• [Text extract]:
Plug-in for Protégé 2000 which supports Sesame

Kalid Askar

Department of Computer Engineering, Dalarna University, Sweden

kar@du.se

Srinivas Vemuri

Department of Computer Engineering, Dalarna University, Sweden

v03srive@du.se

Yella Siril

Department of Computer Engineering, Dalarna University, Sweden

sye@du.se

Mark Dougherty

Department of Computer Engineering, Dalarna University, Sweden

mdo@du.se

Abstract

This paper presents a solution for a new plug-in named Passerelle for Protégé 2000. Passerelle makes it possible to connect Protégé to the Sesame architecture, in order to store and query RDF(s) data. With Passerelle, Protégé becomes a stronger ontology editor. It gives an ontology developer, the possibility of using RDF Query Language (RQL) that enables much stronger and advanced query possibilities than Protégé Axiomatic Language (PAL). The aim of this work is to bridge the gap between the two entities Protégé and Sesame, by cutting down the existing differences of namespaces.

Keywords

Query processing, RQL, Protege, Sesame and Passerelle

Introduction

By way of background, we aim to bridge the gap between the use phase and the design phase of the product life cycle, so that the design of new products is augmented. We aim to achieve this by developing an intelligent distributed knowledge management system to create and manage data flows between maintenance, warranty and design functions. Enhance the support and collaboration between the distributed players in the product life cycle is another objective. We propose to do this by building an agent based system supported by a unifying ontology both at product and enterprise level[1].

• [What this exercise asks]:
A. Write out the portion of the Passerelle plug-in paper that begins with the words "Introduction" and ends after "and enterprise level[1].".
B. Please carry on the Passerelle plug-in paper from its last sentence.

• [Information given]:

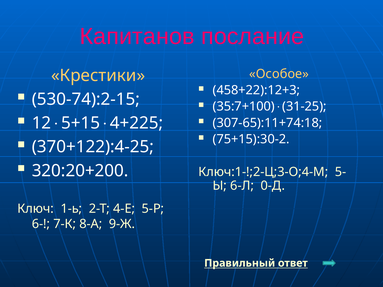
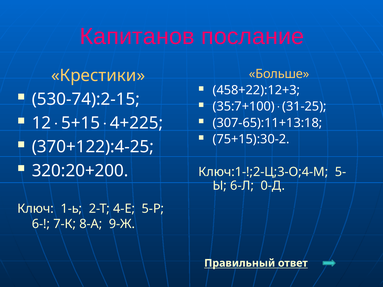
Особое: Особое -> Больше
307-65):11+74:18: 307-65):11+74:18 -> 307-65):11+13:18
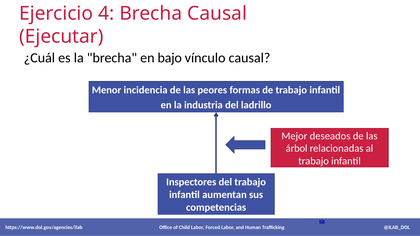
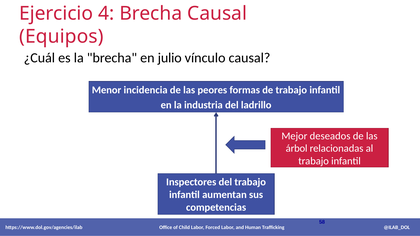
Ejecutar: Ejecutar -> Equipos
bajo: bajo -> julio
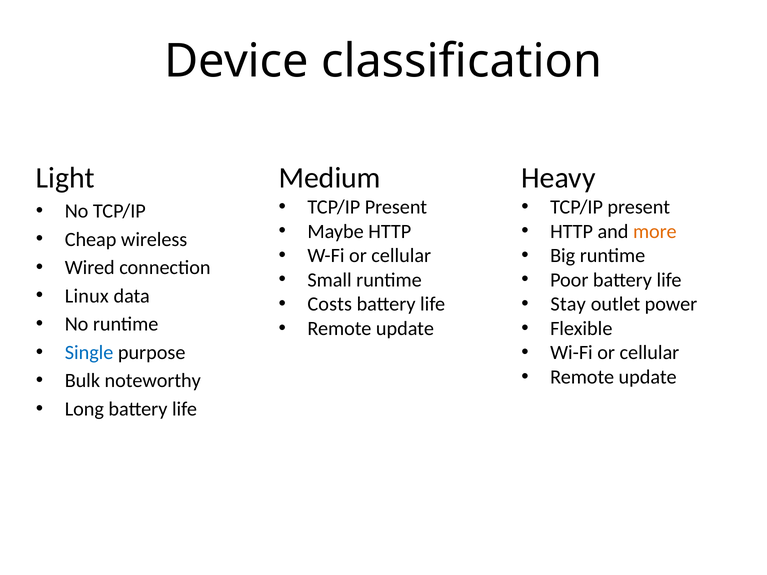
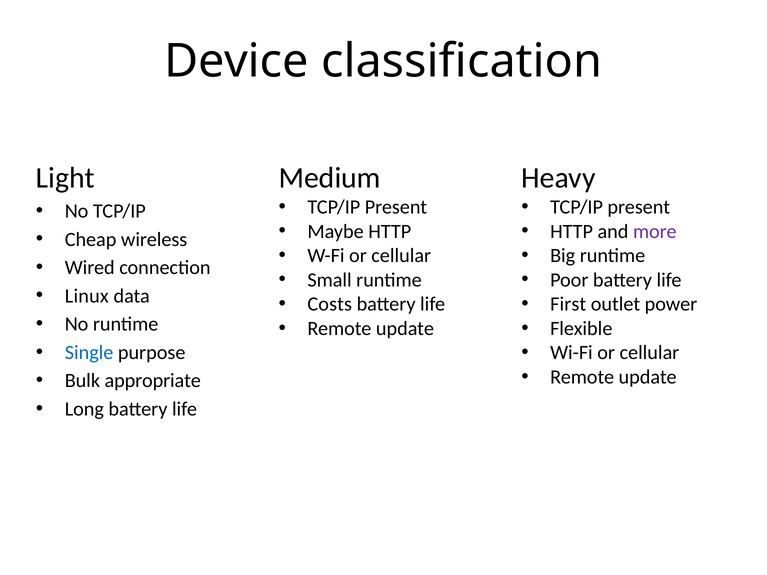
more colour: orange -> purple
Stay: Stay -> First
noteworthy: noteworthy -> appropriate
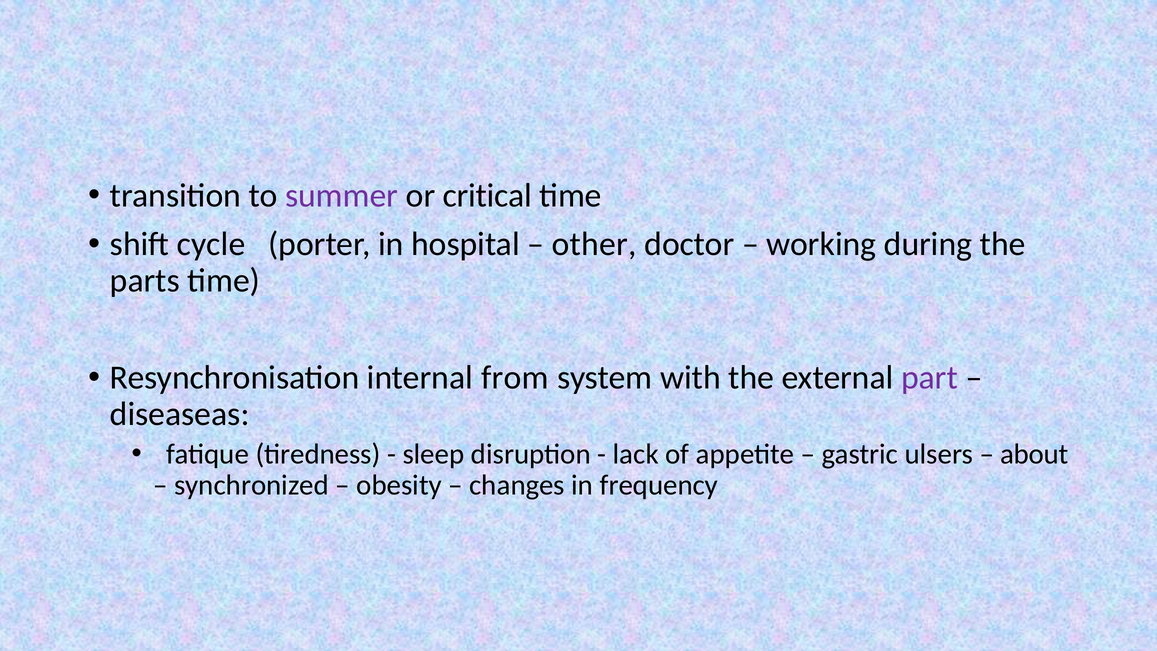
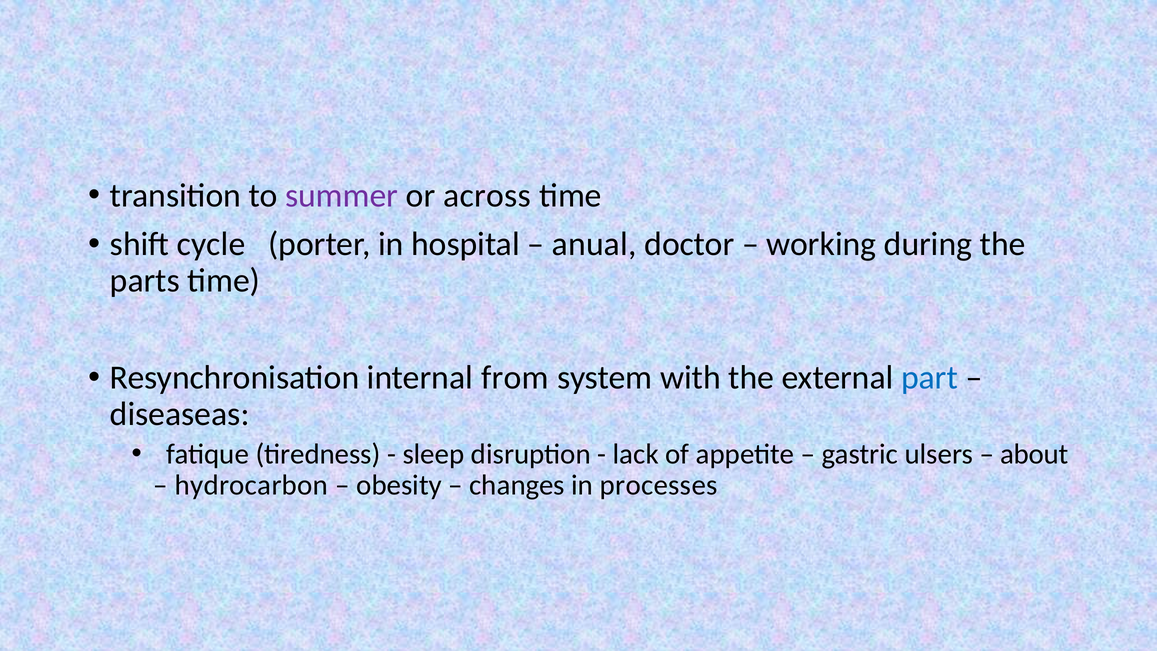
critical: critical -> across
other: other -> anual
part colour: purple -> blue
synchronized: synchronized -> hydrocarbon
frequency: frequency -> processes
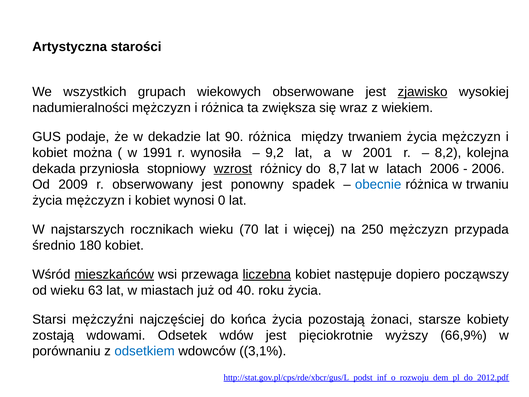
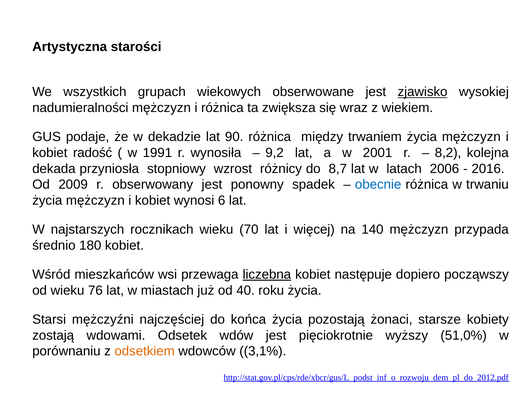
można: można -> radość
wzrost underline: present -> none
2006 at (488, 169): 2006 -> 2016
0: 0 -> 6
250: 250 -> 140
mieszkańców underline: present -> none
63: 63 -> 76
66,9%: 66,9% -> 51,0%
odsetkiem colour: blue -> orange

• [The answers]:
A.
Introduction

By way of background, we aim to bridge the gap between the use phase and the design phase of the product life cycle, so that the design of new products is augmented. We aim to achieve this by developing an intelligent distributed knowledge management system to create and manage data flows between maintenance, warranty and design functions. Enhance the support and collaboration between the distributed players in the product life cycle is another objective. We propose to do this by building an agent based system supported by a unifying ontology both at product and enterprise level[1].

B.
We have decided to use Protégé and Sesame in the project. Protégé is an integrated software tool that is used by ontology developer’s to develop knowledge-based systems. Applications that have been developed in Protégé are used in problem solving and decision making problems. Sesame is a web-based architecture that allows the storing of RQL data and schema information and needs to have a storehouse for important RDF data. A Database Management System (DBMS) is needed to keep Sesame independent of any particular database and also to fit the best DBMS to store data. Sesame uses a Repository Abstraction Layer (RAL), where all the DBMS code is saved. RAL offers a Resource Description Framework (RDF) specific method to the client, so it can call a specific DBMS. It gives a selection of the storehouse without changing any Sesame components. Sesame functional modules are clients to RAL. There are three modules:

• RQL Query Module – It calculates the RQL queries which are created by the user.

• RDF administration module – Allows the uploading of RDF data and schema information and also allows deletion of information.

• RDF export module – It removes the complete schema and data from the model in RDF format.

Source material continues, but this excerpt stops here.